Work to complete:
Leave out all pictures while repeating the records exactly and completely.

Stored data entries:
+--

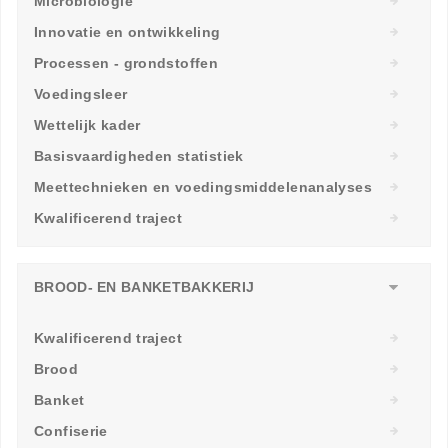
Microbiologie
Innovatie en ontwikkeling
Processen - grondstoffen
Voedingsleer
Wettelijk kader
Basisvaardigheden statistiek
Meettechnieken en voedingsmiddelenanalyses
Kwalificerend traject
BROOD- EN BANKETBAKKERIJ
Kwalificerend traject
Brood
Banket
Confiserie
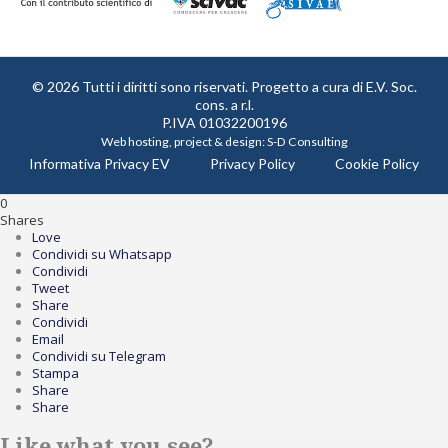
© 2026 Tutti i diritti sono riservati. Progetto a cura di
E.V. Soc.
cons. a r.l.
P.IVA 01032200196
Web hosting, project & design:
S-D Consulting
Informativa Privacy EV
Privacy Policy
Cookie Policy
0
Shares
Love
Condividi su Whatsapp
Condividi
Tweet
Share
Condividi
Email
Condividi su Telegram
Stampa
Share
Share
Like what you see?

+--

Your response:
Microbiologie
Innovatie en ontwikkeling
Processen - grondstoffen
Voedingsleer
Wettelijk kader
Basisvaardigheden statistiek
Meettechnieken en voedingsmiddelenanalyses
Kwalificerend traject
BROOD- EN BANKETBAKKERIJ
Kwalificerend traject
Brood
Banket
Confiserie
© 2026 Tutti i diritti sono riservati. Progetto a cura di
E.V. Soc.
cons. a r.l.
P.IVA 01032200196
Web hosting, project & design:
S-D Consulting
Informativa Privacy EV
Privacy Policy
Cookie Policy
0
Shares
Love
Condividi su Whatsapp
Condividi
Tweet
Share
Condividi
Email
Condividi su Telegram
Stampa
Share
Share
Like what you see?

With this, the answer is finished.